Target's tax bill will likely drop significantly, which could mean "anywhere from a 15 to 20 percent boost to earnings," said Brian Yarbrough, retail analyst with the investment firm Edward Jones. A 20 percent jump in last year's earnings would amount to more than $500 million.
Would the Minneapolis-based retail giant hire more people, raise wages and accelerate store openings? Yarbrough thinks not. He believes Target will pass the savings on to shareholders.
Conversely, U.S. Bank and its investors may not get as much of a kick from tax reform as its peers.
Analysts say the company has strategies that keep its tax rate well below the 35 percent level. The bank has been adept at keeping its tax rate down, averaging 26 percent in recent years, said Eric Compton with the investment research firm Morningstar.

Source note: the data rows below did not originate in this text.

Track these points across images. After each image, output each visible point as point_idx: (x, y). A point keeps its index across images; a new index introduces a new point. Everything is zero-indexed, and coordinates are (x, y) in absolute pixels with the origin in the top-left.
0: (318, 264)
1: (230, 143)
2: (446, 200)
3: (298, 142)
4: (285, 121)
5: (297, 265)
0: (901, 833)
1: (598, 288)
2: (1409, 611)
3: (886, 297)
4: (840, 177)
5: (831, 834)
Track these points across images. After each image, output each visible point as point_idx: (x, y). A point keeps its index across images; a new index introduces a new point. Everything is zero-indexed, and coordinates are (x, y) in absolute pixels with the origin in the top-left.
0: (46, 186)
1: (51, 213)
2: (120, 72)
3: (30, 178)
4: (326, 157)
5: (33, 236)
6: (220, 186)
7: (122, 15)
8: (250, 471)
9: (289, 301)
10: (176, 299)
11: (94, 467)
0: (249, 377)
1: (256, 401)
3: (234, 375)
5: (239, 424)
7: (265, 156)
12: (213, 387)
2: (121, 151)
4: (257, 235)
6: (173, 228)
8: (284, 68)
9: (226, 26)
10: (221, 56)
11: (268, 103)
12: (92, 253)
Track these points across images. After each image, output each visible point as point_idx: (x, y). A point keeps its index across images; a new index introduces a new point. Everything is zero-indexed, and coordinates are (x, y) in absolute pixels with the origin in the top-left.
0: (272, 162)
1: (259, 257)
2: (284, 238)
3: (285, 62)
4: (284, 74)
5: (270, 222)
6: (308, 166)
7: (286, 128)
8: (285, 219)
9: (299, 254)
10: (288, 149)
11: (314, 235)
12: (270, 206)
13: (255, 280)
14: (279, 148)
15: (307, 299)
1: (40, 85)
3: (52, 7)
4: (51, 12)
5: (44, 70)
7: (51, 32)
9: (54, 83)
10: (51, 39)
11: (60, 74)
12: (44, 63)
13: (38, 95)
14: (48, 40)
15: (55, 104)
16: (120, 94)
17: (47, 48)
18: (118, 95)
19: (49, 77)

For 3M, Medtronic and other companies with extensive international operations, the biggest payoff from tax reform could be a provision allowing them to pay lower taxes than they would now pay on overseas profits back to the U.S. In June, Bloomberg News reported that Medtronic had about $14 billion in cash overseas and 3M had $2.3 billion.
In a conference call with analysts last month, Medtronic Chief Financial Officer Karen Parkhill said getting access to its cash held outside the U.S. would be the biggest long-term benefit of tax reform to the company.